──────── SUPPLIED DATA
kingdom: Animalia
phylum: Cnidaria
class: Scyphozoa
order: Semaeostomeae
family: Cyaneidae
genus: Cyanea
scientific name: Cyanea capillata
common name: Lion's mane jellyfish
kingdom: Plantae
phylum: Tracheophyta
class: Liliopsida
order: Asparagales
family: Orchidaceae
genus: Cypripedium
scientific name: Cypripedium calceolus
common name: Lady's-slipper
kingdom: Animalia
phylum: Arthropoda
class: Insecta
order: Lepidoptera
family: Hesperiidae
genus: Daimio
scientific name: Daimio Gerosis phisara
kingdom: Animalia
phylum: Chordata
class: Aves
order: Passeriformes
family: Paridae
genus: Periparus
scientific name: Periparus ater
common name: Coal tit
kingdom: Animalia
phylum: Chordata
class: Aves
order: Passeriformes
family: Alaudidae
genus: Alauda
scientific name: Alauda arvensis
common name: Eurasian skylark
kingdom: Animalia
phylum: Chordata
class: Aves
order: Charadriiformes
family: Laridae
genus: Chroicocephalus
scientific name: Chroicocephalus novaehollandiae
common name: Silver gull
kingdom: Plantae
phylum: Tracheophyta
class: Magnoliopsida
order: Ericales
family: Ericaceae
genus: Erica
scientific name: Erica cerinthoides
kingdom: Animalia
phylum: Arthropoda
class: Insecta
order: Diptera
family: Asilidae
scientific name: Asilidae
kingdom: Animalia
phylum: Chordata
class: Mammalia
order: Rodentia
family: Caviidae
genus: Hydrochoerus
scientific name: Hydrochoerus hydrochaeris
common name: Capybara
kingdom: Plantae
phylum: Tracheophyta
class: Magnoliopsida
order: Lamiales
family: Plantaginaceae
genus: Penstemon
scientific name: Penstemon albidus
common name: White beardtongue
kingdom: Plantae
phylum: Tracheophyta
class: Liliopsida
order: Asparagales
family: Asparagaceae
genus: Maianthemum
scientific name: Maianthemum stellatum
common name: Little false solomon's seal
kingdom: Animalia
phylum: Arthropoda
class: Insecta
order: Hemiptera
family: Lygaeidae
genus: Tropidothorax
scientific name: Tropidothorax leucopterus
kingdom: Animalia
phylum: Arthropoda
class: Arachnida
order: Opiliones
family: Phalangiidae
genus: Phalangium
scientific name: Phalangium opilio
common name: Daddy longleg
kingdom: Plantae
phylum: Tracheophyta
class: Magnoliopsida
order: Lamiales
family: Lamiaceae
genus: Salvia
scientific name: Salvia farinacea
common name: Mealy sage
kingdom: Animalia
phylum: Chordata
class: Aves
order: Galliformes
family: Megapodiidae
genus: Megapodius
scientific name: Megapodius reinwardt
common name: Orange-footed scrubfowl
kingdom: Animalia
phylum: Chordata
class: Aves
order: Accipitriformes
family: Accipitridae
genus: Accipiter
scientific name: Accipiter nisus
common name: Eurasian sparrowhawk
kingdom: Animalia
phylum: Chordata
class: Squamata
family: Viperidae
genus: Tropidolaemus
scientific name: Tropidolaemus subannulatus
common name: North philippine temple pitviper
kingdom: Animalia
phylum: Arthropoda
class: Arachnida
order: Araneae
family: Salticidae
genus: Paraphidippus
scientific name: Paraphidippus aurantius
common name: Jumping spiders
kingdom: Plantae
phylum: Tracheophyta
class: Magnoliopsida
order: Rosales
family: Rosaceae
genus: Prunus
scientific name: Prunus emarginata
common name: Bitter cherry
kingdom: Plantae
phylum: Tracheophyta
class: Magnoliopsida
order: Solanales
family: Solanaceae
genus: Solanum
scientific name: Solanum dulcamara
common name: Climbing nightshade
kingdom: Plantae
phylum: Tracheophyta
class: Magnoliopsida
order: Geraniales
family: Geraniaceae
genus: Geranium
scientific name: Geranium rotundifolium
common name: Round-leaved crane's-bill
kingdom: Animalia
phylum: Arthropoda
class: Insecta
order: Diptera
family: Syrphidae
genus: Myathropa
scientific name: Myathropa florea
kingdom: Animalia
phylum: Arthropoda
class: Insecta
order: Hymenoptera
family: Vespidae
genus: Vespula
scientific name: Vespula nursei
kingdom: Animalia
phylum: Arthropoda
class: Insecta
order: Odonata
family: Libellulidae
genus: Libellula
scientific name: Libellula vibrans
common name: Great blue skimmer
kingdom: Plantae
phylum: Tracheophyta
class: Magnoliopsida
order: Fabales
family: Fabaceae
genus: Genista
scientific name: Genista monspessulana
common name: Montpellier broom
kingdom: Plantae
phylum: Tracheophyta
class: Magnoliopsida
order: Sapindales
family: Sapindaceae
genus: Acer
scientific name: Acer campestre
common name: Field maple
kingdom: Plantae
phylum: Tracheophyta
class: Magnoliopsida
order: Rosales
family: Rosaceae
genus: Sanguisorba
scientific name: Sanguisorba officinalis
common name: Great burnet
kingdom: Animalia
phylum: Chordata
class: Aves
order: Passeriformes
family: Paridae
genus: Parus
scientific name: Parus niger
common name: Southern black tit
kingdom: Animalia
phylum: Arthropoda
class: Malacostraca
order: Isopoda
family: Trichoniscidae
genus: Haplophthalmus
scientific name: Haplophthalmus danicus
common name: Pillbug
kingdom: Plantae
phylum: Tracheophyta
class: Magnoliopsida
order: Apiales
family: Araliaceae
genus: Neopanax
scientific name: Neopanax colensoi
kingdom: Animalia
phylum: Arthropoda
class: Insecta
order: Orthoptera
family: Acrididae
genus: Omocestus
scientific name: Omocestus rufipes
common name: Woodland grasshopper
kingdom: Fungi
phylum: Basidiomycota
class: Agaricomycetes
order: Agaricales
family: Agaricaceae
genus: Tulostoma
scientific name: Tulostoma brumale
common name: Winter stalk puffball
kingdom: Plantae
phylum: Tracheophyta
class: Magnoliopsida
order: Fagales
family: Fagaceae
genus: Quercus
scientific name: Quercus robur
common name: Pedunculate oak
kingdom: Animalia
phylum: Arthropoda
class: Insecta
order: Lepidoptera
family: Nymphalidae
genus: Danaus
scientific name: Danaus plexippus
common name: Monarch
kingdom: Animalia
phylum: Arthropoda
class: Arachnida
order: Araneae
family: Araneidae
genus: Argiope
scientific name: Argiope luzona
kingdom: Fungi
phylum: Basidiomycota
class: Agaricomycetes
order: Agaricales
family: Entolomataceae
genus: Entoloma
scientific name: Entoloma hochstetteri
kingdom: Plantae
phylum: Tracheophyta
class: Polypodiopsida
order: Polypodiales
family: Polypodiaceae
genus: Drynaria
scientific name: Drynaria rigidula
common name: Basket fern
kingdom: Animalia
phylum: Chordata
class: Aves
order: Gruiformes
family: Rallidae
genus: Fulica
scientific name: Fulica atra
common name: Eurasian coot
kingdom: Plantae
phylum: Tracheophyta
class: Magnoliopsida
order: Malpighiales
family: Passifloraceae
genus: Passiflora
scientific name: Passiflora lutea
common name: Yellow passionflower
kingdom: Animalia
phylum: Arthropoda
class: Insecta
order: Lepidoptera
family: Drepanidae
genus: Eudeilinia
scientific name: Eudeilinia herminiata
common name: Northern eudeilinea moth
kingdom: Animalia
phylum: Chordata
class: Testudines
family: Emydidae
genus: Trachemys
────────────────
* _WHAT YOU ARE ASKED TO DO_:
Copy every line of the records above without changing anything.

* _RESPONSE TO THIS EXERCISE_:
kingdom: Animalia
phylum: Cnidaria
class: Scyphozoa
order: Semaeostomeae
family: Cyaneidae
genus: Cyanea
scientific name: Cyanea capillata
common name: Lion's mane jellyfish
kingdom: Plantae
phylum: Tracheophyta
class: Liliopsida
order: Asparagales
family: Orchidaceae
genus: Cypripedium
scientific name: Cypripedium calceolus
common name: Lady's-slipper
kingdom: Animalia
phylum: Arthropoda
class: Insecta
order: Lepidoptera
family: Hesperiidae
genus: Daimio
scientific name: Daimio Gerosis phisara
kingdom: Animalia
phylum: Chordata
class: Aves
order: Passeriformes
family: Paridae
genus: Periparus
scientific name: Periparus ater
common name: Coal tit
kingdom: Animalia
phylum: Chordata
class: Aves
order: Passeriformes
family: Alaudidae
genus: Alauda
scientific name: Alauda arvensis
common name: Eurasian skylark
kingdom: Animalia
phylum: Chordata
class: Aves
order: Charadriiformes
family: Laridae
genus: Chroicocephalus
scientific name: Chroicocephalus novaehollandiae
common name: Silver gull
kingdom: Plantae
phylum: Tracheophyta
class: Magnoliopsida
order: Ericales
family: Ericaceae
genus: Erica
scientific name: Erica cerinthoides
kingdom: Animalia
phylum: Arthropoda
class: Insecta
order: Diptera
family: Asilidae
scientific name: Asilidae
kingdom: Animalia
phylum: Chordata
class: Mammalia
order: Rodentia
family: Caviidae
genus: Hydrochoerus
scientific name: Hydrochoerus hydrochaeris
common name: Capybara
kingdom: Plantae
phylum: Tracheophyta
class: Magnoliopsida
order: Lamiales
family: Plantaginaceae
genus: Penstemon
scientific name: Penstemon albidus
common name: White beardtongue
kingdom: Plantae
phylum: Tracheophyta
class: Liliopsida
order: Asparagales
family: Asparagaceae
genus: Maianthemum
scientific name: Maianthemum stellatum
common name: Little false solomon's seal
kingdom: Animalia
phylum: Arthropoda
class: Insecta
order: Hemiptera
family: Lygaeidae
genus: Tropidothorax
scientific name: Tropidothorax leucopterus
kingdom: Animalia
phylum: Arthropoda
class: Arachnida
order: Opiliones
family: Phalangiidae
genus: Phalangium
scientific name: Phalangium opilio
common name: Daddy longleg
kingdom: Plantae
phylum: Tracheophyta
class: Magnoliopsida
order: Lamiales
family: Lamiaceae
genus: Salvia
scientific name: Salvia farinacea
common name: Mealy sage
kingdom: Animalia
phylum: Chordata
class: Aves
order: Galliformes
family: Megapodiidae
genus: Megapodius
scientific name: Megapodius reinwardt
common name: Orange-footed scrubfowl
kingdom: Animalia
phylum: Chordata
class: Aves
order: Accipitriformes
family: Accipitridae
genus: Accipiter
scientific name: Accipiter nisus
common name: Eurasian sparrowhawk
kingdom: Animalia
phylum: Chordata
class: Squamata
family: Viperidae
genus: Tropidolaemus
scientific name: Tropidolaemus subannulatus
common name: North philippine temple pitviper
kingdom: Animalia
phylum: Arthropoda
class: Arachnida
order: Araneae
family: Salticidae
genus: Paraphidippus
scientific name: Paraphidippus aurantius
common name: Jumping spiders
kingdom: Plantae
phylum: Tracheophyta
class: Magnoliopsida
order: Rosales
family: Rosaceae
genus: Prunus
scientific name: Prunus emarginata
common name: Bitter cherry
kingdom: Plantae
phylum: Tracheophyta
class: Magnoliopsida
order: Solanales
family: Solanaceae
genus: Solanum
scientific name: Solanum dulcamara
common name: Climbing nightshade
kingdom: Plantae
phylum: Tracheophyta
class: Magnoliopsida
order: Geraniales
family: Geraniaceae
genus: Geranium
scientific name: Geranium rotundifolium
common name: Round-leaved crane's-bill
kingdom: Animalia
phylum: Arthropoda
class: Insecta
order: Diptera
family: Syrphidae
genus: Myathropa
scientific name: Myathropa florea
kingdom: Animalia
phylum: Arthropoda
class: Insecta
order: Hymenoptera
family: Vespidae
genus: Vespula
scientific name: Vespula nursei
kingdom: Animalia
phylum: Arthropoda
class: Insecta
order: Odonata
family: Libellulidae
genus: Libellula
scientific name: Libellula vibrans
common name: Great blue skimmer
kingdom: Plantae
phylum: Tracheophyta
class: Magnoliopsida
order: Fabales
family: Fabaceae
genus: Genista
scientific name: Genista monspessulana
common name: Montpellier broom
kingdom: Plantae
phylum: Tracheophyta
class: Magnoliopsida
order: Sapindales
family: Sapindaceae
genus: Acer
scientific name: Acer campestre
common name: Field maple
kingdom: Plantae
phylum: Tracheophyta
class: Magnoliopsida
order: Rosales
family: Rosaceae
genus: Sanguisorba
scientific name: Sanguisorba officinalis
common name: Great burnet
kingdom: Animalia
phylum: Chordata
class: Aves
order: Passeriformes
family: Paridae
genus: Parus
scientific name: Parus niger
common name: Southern black tit
kingdom: Animalia
phylum: Arthropoda
class: Malacostraca
order: Isopoda
family: Trichoniscidae
genus: Haplophthalmus
scientific name: Haplophthalmus danicus
common name: Pillbug
kingdom: Plantae
phylum: Tracheophyta
class: Magnoliopsida
order: Apiales
family: Araliaceae
genus: Neopanax
scientific name: Neopanax colensoi
kingdom: Animalia
phylum: Arthropoda
class: Insecta
order: Orthoptera
family: Acrididae
genus: Omocestus
scientific name: Omocestus rufipes
common name: Woodland grasshopper
kingdom: Fungi
phylum: Basidiomycota
class: Agaricomycetes
order: Agaricales
family: Agaricaceae
genus: Tulostoma
scientific name: Tulostoma brumale
common name: Winter stalk puffball
kingdom: Plantae
phylum: Tracheophyta
class: Magnoliopsida
order: Fagales
family: Fagaceae
genus: Quercus
scientific name: Quercus robur
common name: Pedunculate oak
kingdom: Animalia
phylum: Arthropoda
class: Insecta
order: Lepidoptera
family: Nymphalidae
genus: Danaus
scientific name: Danaus plexippus
common name: Monarch
kingdom: Animalia
phylum: Arthropoda
class: Arachnida
order: Araneae
family: Araneidae
genus: Argiope
scientific name: Argiope luzona
kingdom: Fungi
phylum: Basidiomycota
class: Agaricomycetes
order: Agaricales
family: Entolomataceae
genus: Entoloma
scientific name: Entoloma hochstetteri
kingdom: Plantae
phylum: Tracheophyta
class: Polypodiopsida
order: Polypodiales
family: Polypodiaceae
genus: Drynaria
scientific name: Drynaria rigidula
common name: Basket fern
kingdom: Animalia
phylum: Chordata
class: Aves
order: Gruiformes
family: Rallidae
genus: Fulica
scientific name: Fulica atra
common name: Eurasian coot
kingdom: Plantae
phylum: Tracheophyta
class: Magnoliopsida
order: Malpighiales
family: Passifloraceae
genus: Passiflora
scientific name: Passiflora lutea
common name: Yellow passionflower
kingdom: Animalia
phylum: Arthropoda
class: Insecta
order: Lepidoptera
family: Drepanidae
genus: Eudeilinia
scientific name: Eudeilinia herminiata
common name: Northern eudeilinea moth
kingdom: Animalia
phylum: Chordata
class: Testudines
family: Emydidae
genus: Trachemys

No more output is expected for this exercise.